• Recorded data:
■ ■ ■ ■ ■ ■ ■
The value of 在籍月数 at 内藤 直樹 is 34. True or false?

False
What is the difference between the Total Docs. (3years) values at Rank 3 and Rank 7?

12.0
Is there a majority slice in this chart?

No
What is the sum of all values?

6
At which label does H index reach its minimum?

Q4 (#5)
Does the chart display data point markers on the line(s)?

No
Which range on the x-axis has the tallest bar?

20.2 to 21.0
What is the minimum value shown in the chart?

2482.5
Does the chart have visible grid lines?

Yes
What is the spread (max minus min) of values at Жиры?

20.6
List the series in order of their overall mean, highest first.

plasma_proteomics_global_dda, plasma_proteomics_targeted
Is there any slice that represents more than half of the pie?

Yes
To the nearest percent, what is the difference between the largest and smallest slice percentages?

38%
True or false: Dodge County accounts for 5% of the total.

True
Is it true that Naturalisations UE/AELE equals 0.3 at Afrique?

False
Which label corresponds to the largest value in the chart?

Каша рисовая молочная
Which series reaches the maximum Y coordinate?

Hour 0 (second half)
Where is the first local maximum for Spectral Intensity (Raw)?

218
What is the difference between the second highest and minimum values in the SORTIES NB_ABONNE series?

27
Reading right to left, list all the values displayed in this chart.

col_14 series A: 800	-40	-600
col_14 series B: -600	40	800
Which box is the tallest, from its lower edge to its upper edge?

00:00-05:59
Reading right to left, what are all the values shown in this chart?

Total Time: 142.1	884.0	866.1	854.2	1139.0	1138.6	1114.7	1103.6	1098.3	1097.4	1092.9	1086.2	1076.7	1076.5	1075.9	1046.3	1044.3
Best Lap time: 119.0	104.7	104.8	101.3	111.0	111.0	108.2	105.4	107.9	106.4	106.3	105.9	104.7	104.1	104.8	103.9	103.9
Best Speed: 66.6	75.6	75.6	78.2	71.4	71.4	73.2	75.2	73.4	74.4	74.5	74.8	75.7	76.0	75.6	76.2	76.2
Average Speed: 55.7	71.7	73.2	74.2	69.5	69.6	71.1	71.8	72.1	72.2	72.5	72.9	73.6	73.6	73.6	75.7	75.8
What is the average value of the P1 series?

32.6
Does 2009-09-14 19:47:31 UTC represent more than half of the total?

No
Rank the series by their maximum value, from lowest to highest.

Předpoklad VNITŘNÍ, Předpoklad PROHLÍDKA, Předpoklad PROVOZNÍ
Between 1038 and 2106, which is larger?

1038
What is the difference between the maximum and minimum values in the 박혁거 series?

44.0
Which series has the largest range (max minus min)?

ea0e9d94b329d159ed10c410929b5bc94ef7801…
■ ■ ■ ■ ■ ■ ■
• What needs to be done:
Reproduce all of the entries above verbatim, preserving every line.

• Result of this exercise:
The value of 在籍月数 at 内藤 直樹 is 34. True or false?

False
What is the difference between the Total Docs. (3years) values at Rank 3 and Rank 7?

12.0
Is there a majority slice in this chart?

No
What is the sum of all values?

6
At which label does H index reach its minimum?

Q4 (#5)
Does the chart display data point markers on the line(s)?

No
Which range on the x-axis has the tallest bar?

20.2 to 21.0
What is the minimum value shown in the chart?

2482.5
Does the chart have visible grid lines?

Yes
What is the spread (max minus min) of values at Жиры?

20.6
List the series in order of their overall mean, highest first.

plasma_proteomics_global_dda, plasma_proteomics_targeted
Is there any slice that represents more than half of the pie?

Yes
To the nearest percent, what is the difference between the largest and smallest slice percentages?

38%
True or false: Dodge County accounts for 5% of the total.

True
Is it true that Naturalisations UE/AELE equals 0.3 at Afrique?

False
Which label corresponds to the largest value in the chart?

Каша рисовая молочная
Which series reaches the maximum Y coordinate?

Hour 0 (second half)
Where is the first local maximum for Spectral Intensity (Raw)?

218
What is the difference between the second highest and minimum values in the SORTIES NB_ABONNE series?

27
Reading right to left, list all the values displayed in this chart.

col_14 series A: 800	-40	-600
col_14 series B: -600	40	800
Which box is the tallest, from its lower edge to its upper edge?

00:00-05:59
Reading right to left, what are all the values shown in this chart?

Total Time: 142.1	884.0	866.1	854.2	1139.0	1138.6	1114.7	1103.6	1098.3	1097.4	1092.9	1086.2	1076.7	1076.5	1075.9	1046.3	1044.3
Best Lap time: 119.0	104.7	104.8	101.3	111.0	111.0	108.2	105.4	107.9	106.4	106.3	105.9	104.7	104.1	104.8	103.9	103.9
Best Speed: 66.6	75.6	75.6	78.2	71.4	71.4	73.2	75.2	73.4	74.4	74.5	74.8	75.7	76.0	75.6	76.2	76.2
Average Speed: 55.7	71.7	73.2	74.2	69.5	69.6	71.1	71.8	72.1	72.2	72.5	72.9	73.6	73.6	73.6	75.7	75.8
What is the average value of the P1 series?

32.6
Does 2009-09-14 19:47:31 UTC represent more than half of the total?

No
Rank the series by their maximum value, from lowest to highest.

Předpoklad VNITŘNÍ, Předpoklad PROHLÍDKA, Předpoklad PROVOZNÍ
Between 1038 and 2106, which is larger?

1038
What is the difference between the maximum and minimum values in the 박혁거 series?

44.0
Which series has the largest range (max minus min)?

ea0e9d94b329d159ed10c410929b5bc94ef7801…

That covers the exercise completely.